The House Small Business Committee recently held a hearing reviewing the operations of the Small Business Administration’s (SBA) Office of International Trade (OIT), with the aim of boosting small business exports.
Chairwoman Nydia M. Velázquez addressed issues such as small businesses looking to export their products abroad often facing difficulty obtaining capital to fill foreign purchase orders. Other frequent issues addressed were the struggle to connect with foreign buyers, along with adherence to international rules and regulations.
The SBA’s OIT is seeking resolutions on these issues as it is the body responsible for supporting small business international trade development and encouraging small business exports. OIT’s main focus is administering the State Trade Expansion Program (STEP), where grants are awarded to states and territories to directly support small businesses looking to export.

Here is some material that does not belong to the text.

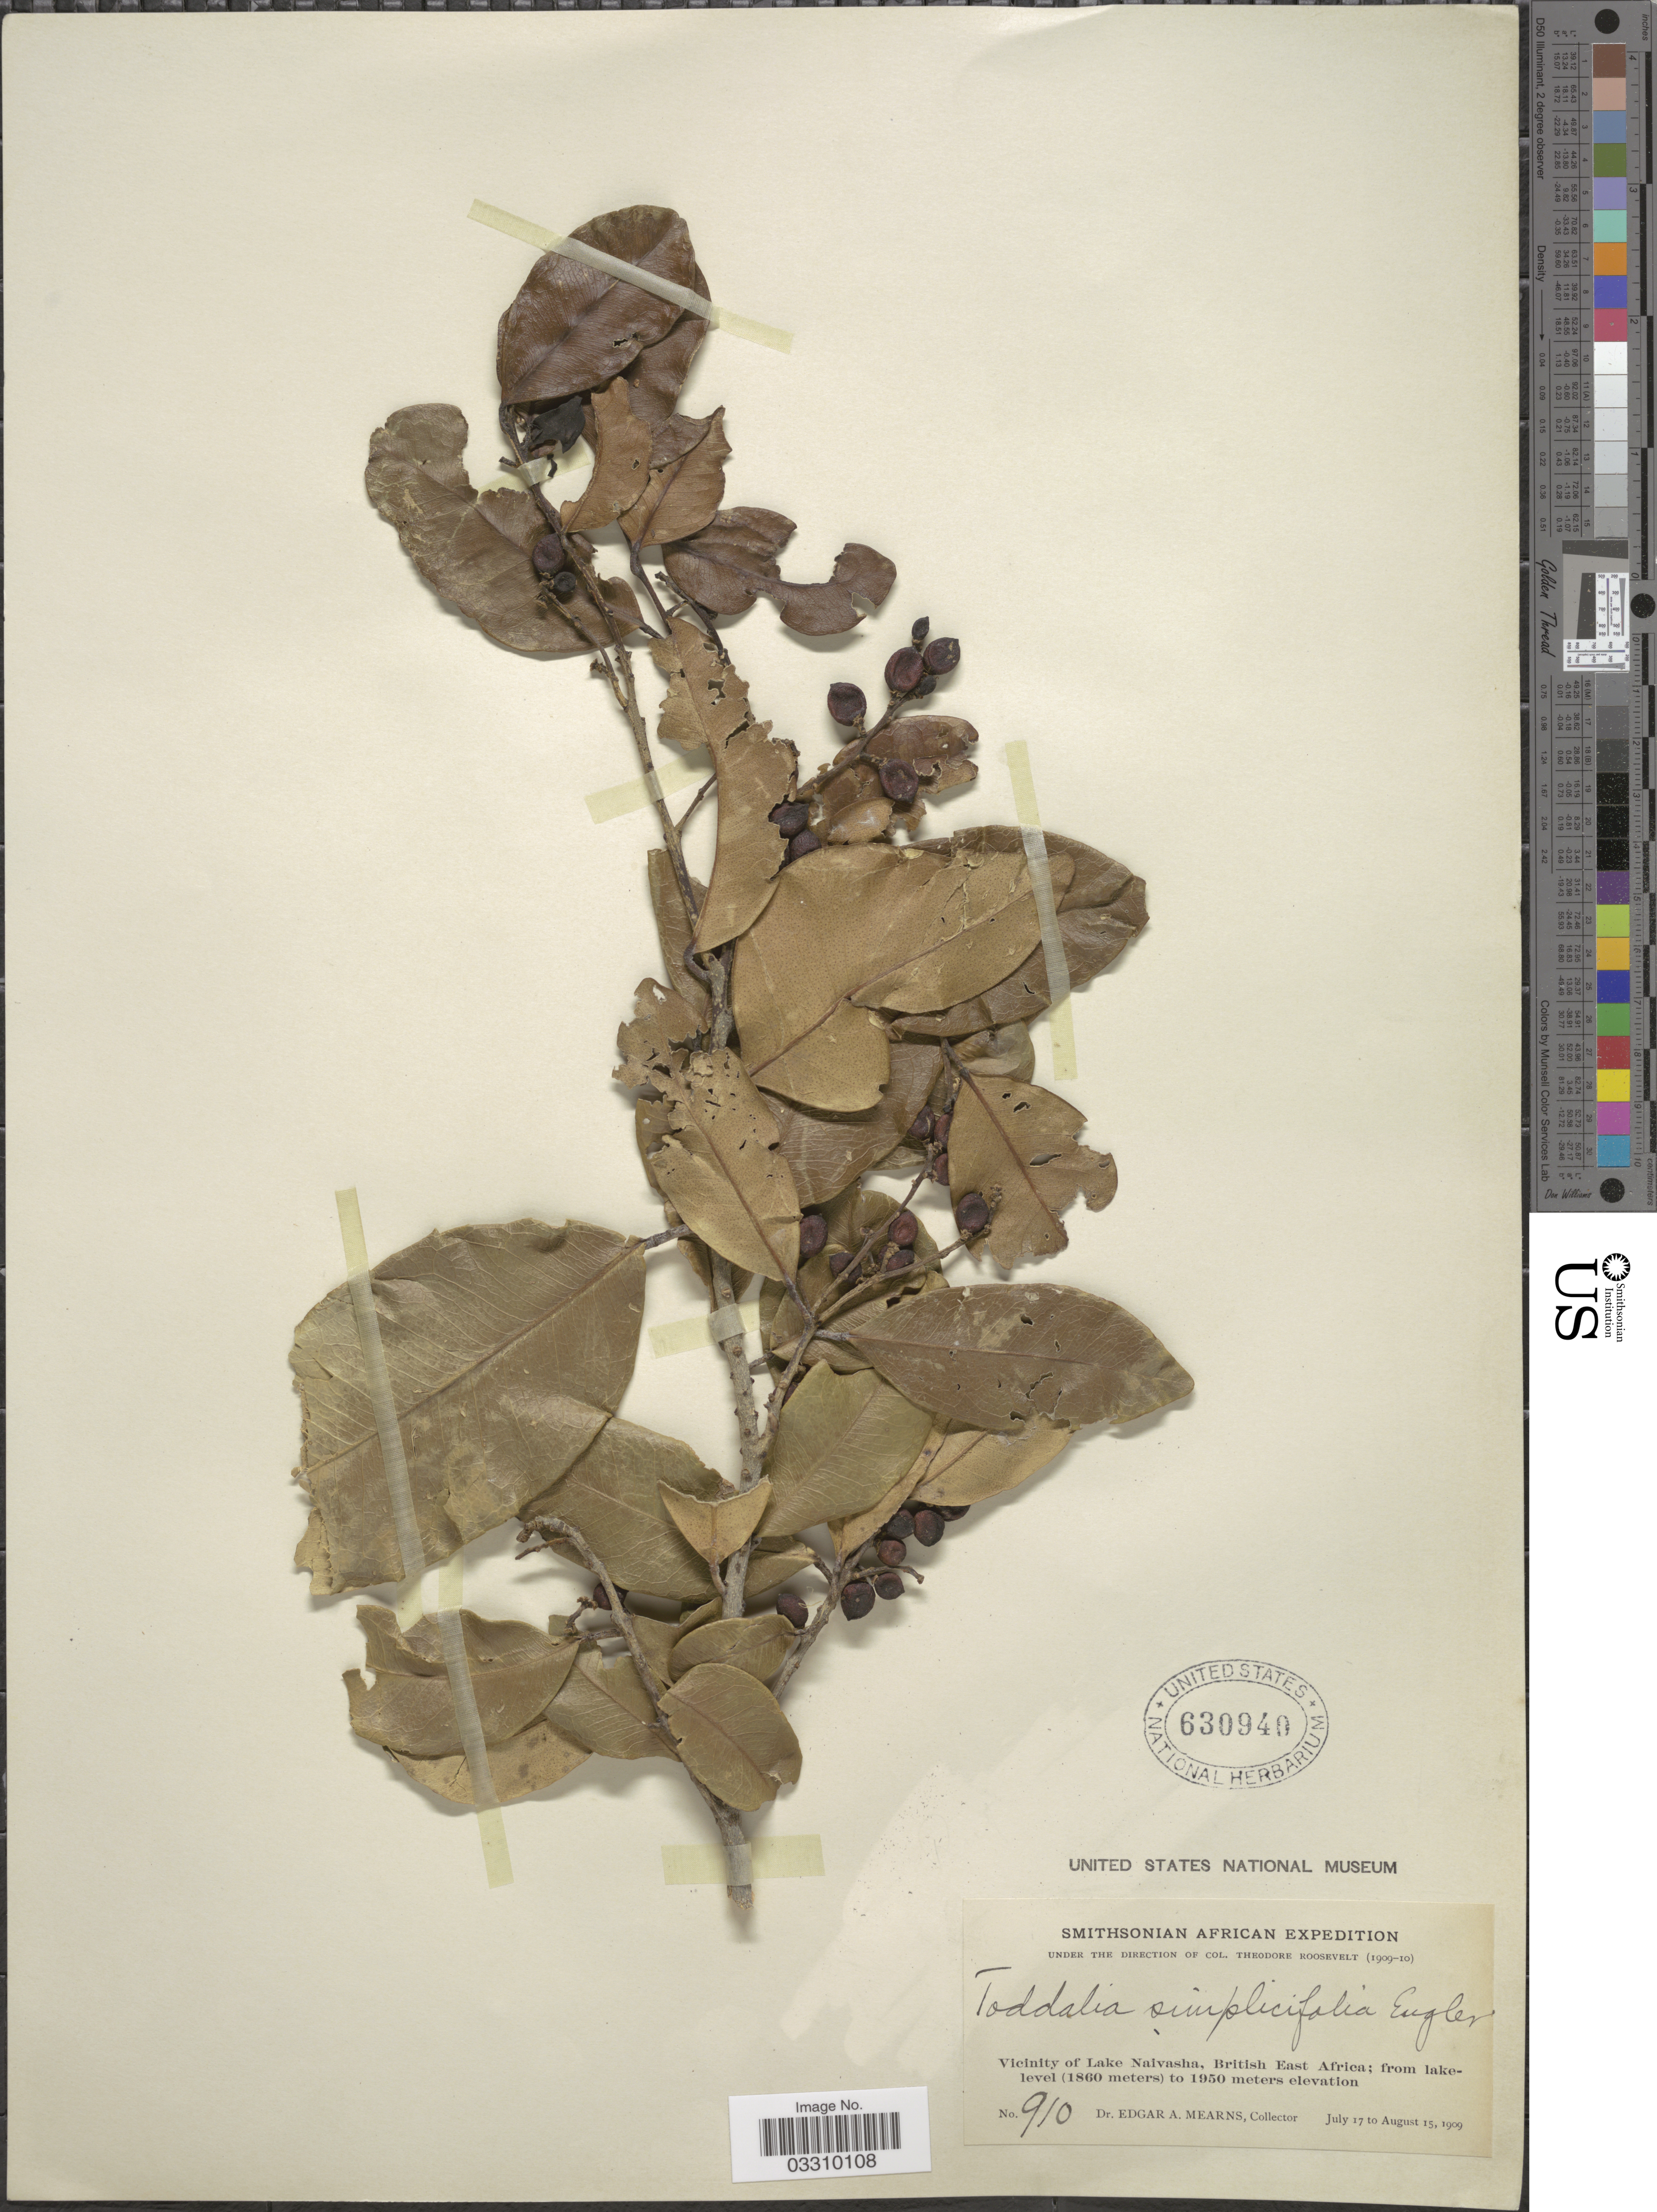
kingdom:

Chairwoman Velázquez spoke about the benefits of exports and how the SBA can improve their assistance programs, saying: “For small businesses, exporting products abroad can jump-start growth and unlock an enterprise’s full potential. Nearly 96 percent of consumers live outside of the United States. When small firms sell their products internationally, they can reach countless new customers, become more resilient, and boost their bottom line.
“Today, I want to take a closer look at the operations of SBA’s Office of International Trade and particularly STEP, and the actions Congress can take to improve the program and address any challenges facing the Office.”
The STEP program works by matching funds to states and territories for their participation in promotional activities like trade missions, workshops and export exhibitions. In the financial year of 2021, the SBA supported $832 million in export sales through the STEP program while assisting over 3,400 small businesses.